William Burroughs disse di «aver scritto» Junky, cioè tossico, il suo primo romanzo, e di «essere stato scritto» da Queer, cioè diverso, il suo secondo romanzo, realizzato nel 1952 ma rimasto inedito fino al 1985.
Queer, in effetti, conduceva Burroughs in luoghi misteriosi, sia dal punto di vista personale, sia dal punto di vista dello stile. Queer è il primo libro in cui Burroughs diventa se stesso, ovvero anche un grande scrittore comico-satirico e uno sperimentatore a caccia di ogni modo possibile per ridare vita alle parole consunte. C'è poi il non detto del libro. Nel 1951, Burroughs si era messo a giocare al tiro a segno con la moglie in un appartamento di Città del Messico. Lo scrittore era un ottimo tiratore, ma quella volta mancò il bicchiere sulla testa della donna e centrò la parte sinistra del volto di Joan Vollmer, uccidendola. Le vicende in larga parte autobiografiche di Queer si fermano proprio un attimo prima della tragedia. Ma sono state scritte dopo. Nel libro, Lee (Craig) seduce Allerton (Drew Starkey). La vicenda amorosa diventa un viaggio picaresco in Sudamerica alla ricerca dello Yage, una pianta allucinogena.
Misurarsi con Burroughs non è facile. Ci è riuscito David Cronenberg, col suo Pasto nudo. Ma ci riesce, anche meglio, Luca Guadagnino col suo Queer, con Daniel Craig nel ruolo del protagonista, colonna sonora importante, con Verdena e la coppia da Premio Oscar, per The Social Network, formata da Trent Reznor e Atticus Ross. Il film è stato presentato all'ultima Mostra del cinema di Venezia, e avrebbe meritato un premio, la regia o l'attore. Li incontriamo entrambi in un lussuoso hotel nel centro di Milano.

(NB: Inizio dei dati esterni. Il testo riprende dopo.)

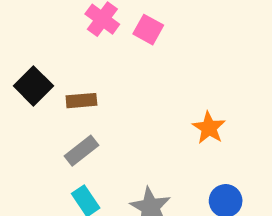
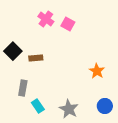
gray rectangle: (81, 151) -> (23, 88), moved, turned -42

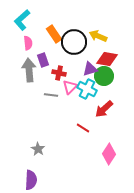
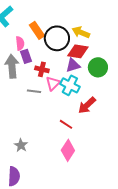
pink semicircle: (28, 43) -> (20, 43), moved
red diamond: (107, 59) -> (78, 51), moved
green circle: (104, 76) -> (98, 67), moved
pink diamond: (109, 154) -> (68, 150), moved

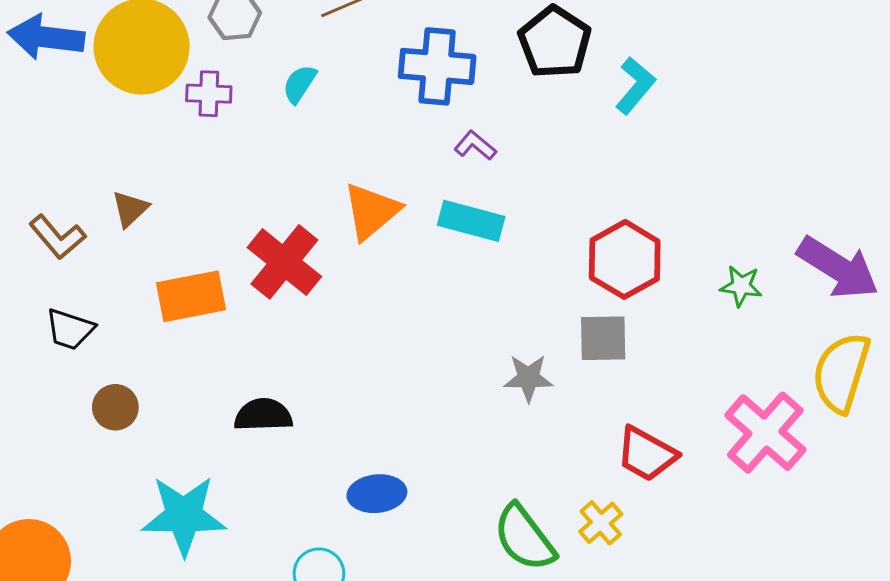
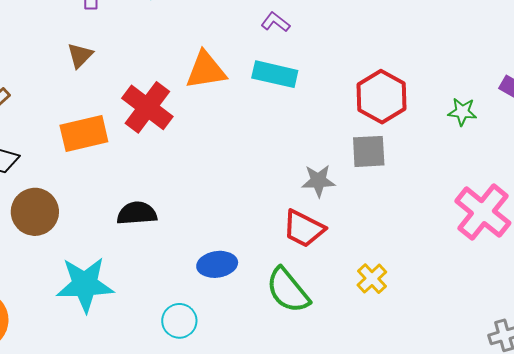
brown triangle: (130, 209) -> (80, 55), moved
orange triangle: (371, 211) -> (206, 70), turned 33
brown circle: (115, 407) -> (35, 212), size x1.5
red trapezoid: (647, 454) -> (304, 229), moved
green semicircle: (524, 538) -> (288, 290), moved

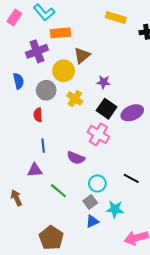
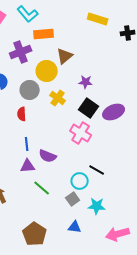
purple semicircle: (76, 158) -> (48, 156), moved
purple triangle: (35, 170) -> (28, 166), moved
black line: (131, 178) -> (97, 170), moved
blue triangle: (92, 221) -> (75, 227), moved, turned 32

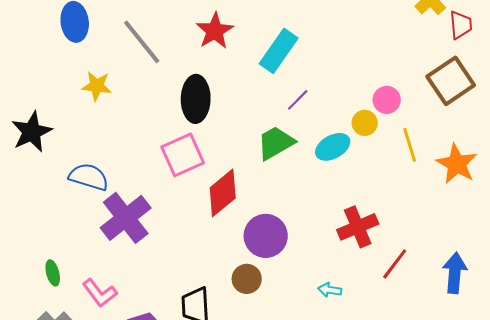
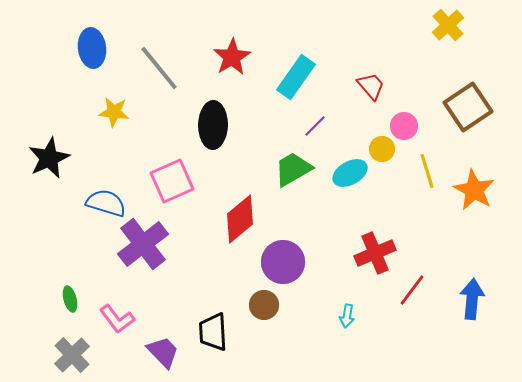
red trapezoid: (461, 25) -> (371, 86), moved, turned -36
pink square: (183, 155) -> (172, 181), moved
cyan arrow: (330, 290) -> (347, 316), turned -90

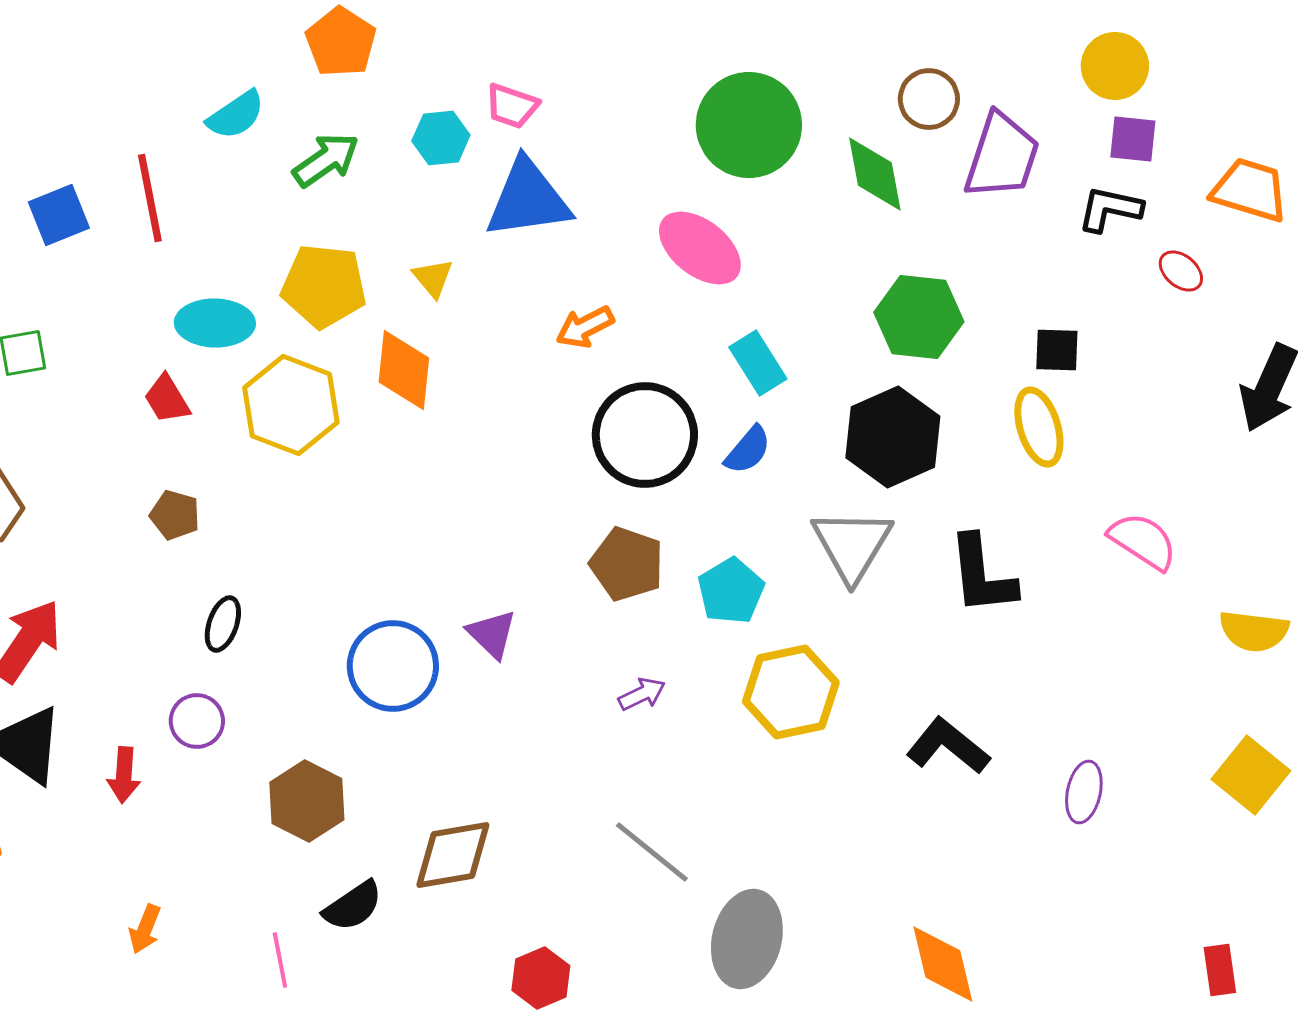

A Guadagnino chiediamo se, come Burroughs, è stato scritto da Queer, cioè se ha scoperto qualcosa che non conosceva di se stesso: «Mi sono chiesto ostinatamente se questo libro mi nascondesse il suo segreto. Il tema, secondo me, è la fragilità amorosa, il dolore profondo provato da Lee. I personaggi lottano con la capacità di vivere i propri sentimenti, di coniugare il desiderio e la forza di realizzarlo. Entrambi i personaggi dicono di essere disincarnati. Lo sono perché si reprimono. Quindi il libro illustra la repressione interiore dei protagonisti ma contemporaneamente è disseminato di indizi che lasciano capire come alla base ci sia un desiderio sconfinato. Sono gesti talvolta minimi. Ma arrivano dall'inconscio». Ad esempio? «Nel libro c'è momento magnifico che poi è diventato fondamentale anche nel film. Lee è colpito da una crisi d'astinenza, è durante il viaggio in Ecuador. Ha un freddo terribile e chiede ad Allerton, che sta dormendo, se può entrare nel letto. E Allerton nel sonno gli dice Sì, vieni sì vieni, vieni, e mentre dorme copre la gamba tremante di Lee con la propria. Ecco, abbiamo cercato di indagare questa dimensione, in consonanza con le parole di Burroughs sul fatto di essere scritto dal libro».
Daniel Craig ha dato corpo a questa ricerca: «Dicono che sia un ruolo rivoluzionario. In realtà, abbiamo cercato di raccontare una storia e di scoprire qualcosa della condizione umana. E se questo è un rivoluzionario, ottimo. Ogni giorno è buono per essere rivoluzionari». Ma come ci si cala in un ruolo così complesso? «L'attore inizia a calarsi nella parte nello stesso momento in cui legge la sceneggiatura. È inevitabile. Si cerca subito di entrare in contatto con il personaggio. Recitare è faticoso, anche psicologicamente. Alla fine delle riprese ci si sente svuotati. Però è una stanchezza positiva. Uscire dalla parte significa fare spazio dentro di sé al prossimo personaggio.
Non potrei fare il produttore perché l'idea di leggere dieci sceneggiature alla settimana mi imporrebbe di calarmi in tutte e dieci e ne uscirei probabilmente morto».Il film sarà nelle sale il 17 aprile. La preview di questo fine settimana però ha dato un risultato per certi versi sorprendente: Queer è risultato uno dei film con il maggior incasso per copie distribuite.